_WHAT YOU WILL DO_:
1. List the title and date of each post in the blog text.
2. Answer these from the blog text:
(a) What is the name of the ice cream place the writer visited with Mary Helen, and where is it?
(b) How long had it been since the writer's baptism on the day of the July 15 post?
(c) What is the name of the widower Michael talks with in the book?
3. Write the next part of the blog text, picking up after its last sentence.

Wednesday, July 15, 2009

The sun'll come out...

So my last post was kind of a downer, huh? But yesterday didn't turn out so bad. :) I've decided that, whatever happens, happens; I'm not going to let it bother me, and I need to just move on.

Yesterday afternoon was the best part, though! I got to see one of my friends, Mary Helen, from when I was going to St. Theresa's, and we hadn't seen each other in, like, two years. We went out to the Sugar Bowl, a very cute, very pink (lol) ice cream place in Old Town Scottsdale. We had sooo much catching up to do! Then, we drove over to her house, where she showed me pictures from her family vacation to Washington and her trip last summer to...AUSTRALIA!!! Yeah, lucky duck!! She went there with some other teens for World Youth Day...from what I understand, it's kinda like a really long General Conference for Catholic youth. It was way fun getting to hear all about her travels and what she's been up to!

I've fallen in love with a quote I came across this morning. It went something like, "What you do for yourself dies with you, but what you do for others lives forever." When I read that, it made me want to run outside and give the first person I saw a ginormous hug, lol. Today makes it eight months since my baptism, and I also thought about all of my friends who have been so sweet to me, not only when I was investigating, but in the last several months, as I've been trying to find my way in the Church. I've really come to appreciate my true friends, and I love you all. :)

I'm really looking forward to tomorrow, because I am going up to Prescott to spend a few days with my grandparents! Yayay for family!! It'll be great to get to see them again, and it'll be nice to relax in some cooler weather, haha! Should be fun!!

Tuesday, July 14, 2009

Is today August 5?

It seems like August 5 is my own personal Friday the 13th. Every year, something wacky-crazy-unexpected-painful-tearful-yougettheidea happens on the same day...August 5.

The calendar tells me that today isn't August 5, but it feels like it should be. And the day's hardly just begun.

Oh joy.

Friday, July 10, 2009

The Holy Secret


So I just finished reading a super amazing book. It's called The Holy Secret. The book follows Michael and the conversations he has with a widower in his ward, Albert. Michael--and the reader--learns from Al what it's really like to love the scriptures, the Sabbath day, and the temple, and in the process, he also learns some important lessons about repentance, forgiveness, and loving and serving others.

_AVAILABLE DATA_:
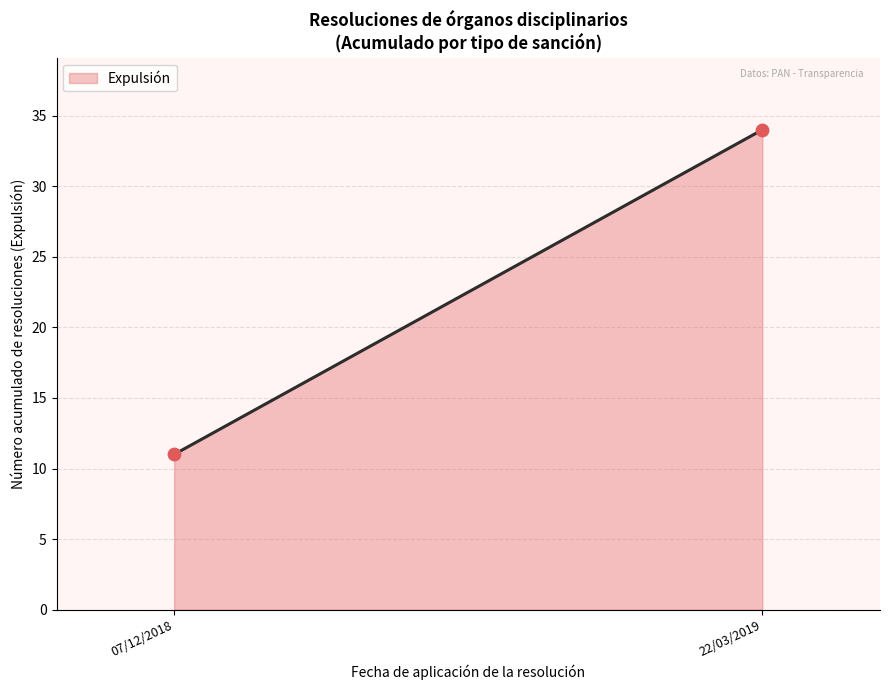

What is the difference between the maximum and minimum values?

23.0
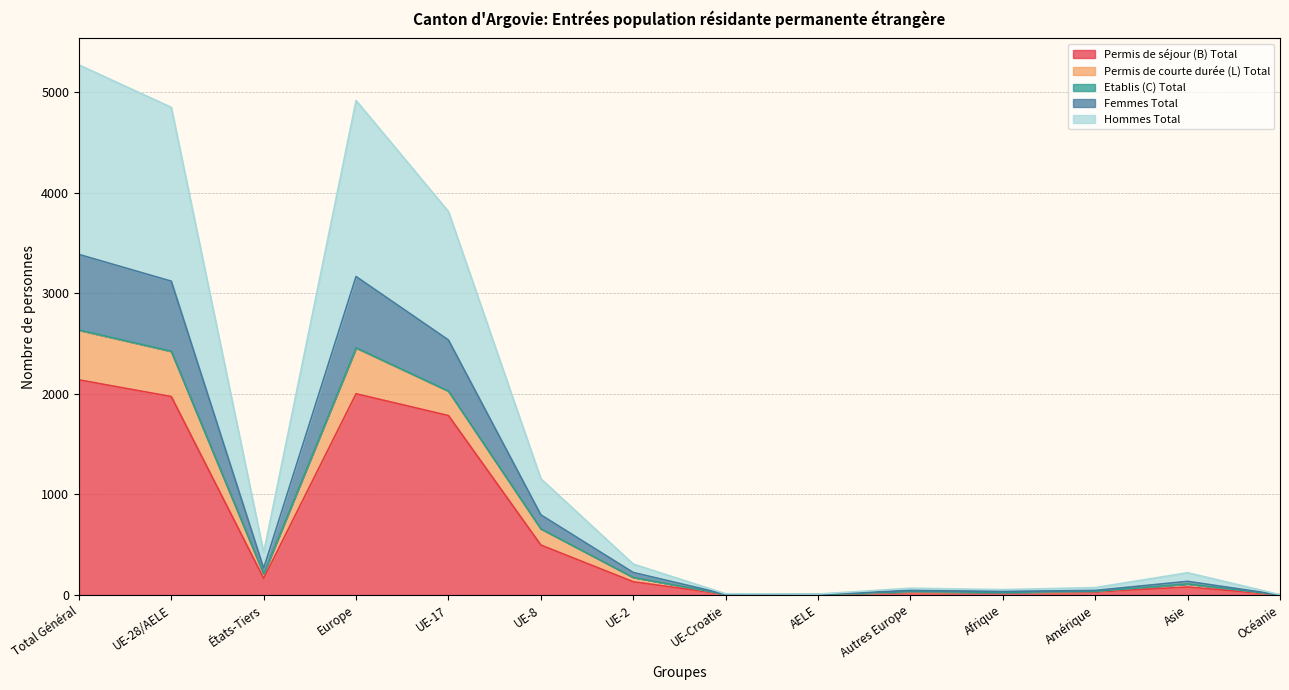

True or false: Femmes Total and Hommes Total cross at least once.

False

_ANSWER SECTION_:
1.
- "The sun'll come out...": Wednesday, July 15, 2009
- "Is today August 5?": Tuesday, July 14, 2009
- "The Holy Secret": Friday, July 10, 2009

2.
(a) The Sugar Bowl, in Old Town Scottsdale.
(b) Eight months.
(c) Albert.

3.
I have learned so much from this book. It was like listening in on someone's personal scripture study. I'm hoping to read it again, but next time, I want to have my own scriptures and a pencil nearby. I especially enjoyed the part about the temple; now, I have a totally different perspective on why it's so important to go. The part about the scriptures was also really cool! There were so many familiar passages brought up and examined, but at the end, I'd be saying, "Huh, I've never thought of it that way, but it totally makes sense!" I love it when that happens...don't you, too? :)

Thursday, July 2, 2009

"Mom, I think I wanna go on a mission."

"...you WHAT?!?!?!?"

Yup, this conversation didn't go quite as smoothly as I'd hoped...especially when she pulled the "I've-been-supportive-with-everything-else-but-this-is-going-too-far" line. :( Ouch.

I don't know what to do...I love my family so much, and my mom is my best friend. I know a mission trip is ultimately between Heavenly Father and I, but I don't know if I could do it if I knew how much she was against it. I don't want to upset her or do something that would make her unhappy...

There, now that I've vented a bit, we're gonna end on a positive note. I went to 5th Ward for the first time since, like, Easter. And it was seriously the best Sunday I've had in forever!!! All of the meetings were super amazing, and I felt so close to my Heavenly Father all day. But I was so exhausted by the time the day was through...I slept like a rock that night, lol.

The last few days have been sooo different, when I look back on the last two months. I'd been feeling so alone and afraid, and I hadn't felt that same happiness I'd felt over the previous months. I thought something was wrong with me. But since Sunday, I feel so excited and happy!! I feel like Sunday was a new beginning for me, and I've re-committed myself...to be excited about the Church all the time, like Mo; to be sincerely happy and loving, no matter what, like Abby and Lyndee; to be missionary-minded and know the temple, like Madison; to be not just a visiting teacher, but a true friend, like Brianna. The temple goal is a little hard to accomplish right now...I haven't even been since April, when we stopped in St. George on the way up to Conference. I really miss it. But once I have my license, I plan on going at least once a week.

Oh, and I'm going to see this tonight with my mama...

I am sooosososooo stoked!!!

And, as promised...if you want to see all of my family's photos from our vacation, go here and here.

I love you all. :)

Friday, June 5, 2009

ALASKA!!!!

Wowowowow!!! May 24 through June 3 were seriously the best days ever!! To celebrate our graduations, my family decided to reward ourselves with an Alaskan cruise! My 20th birthday was also on June 2, so we tied that into our little celebration, as well!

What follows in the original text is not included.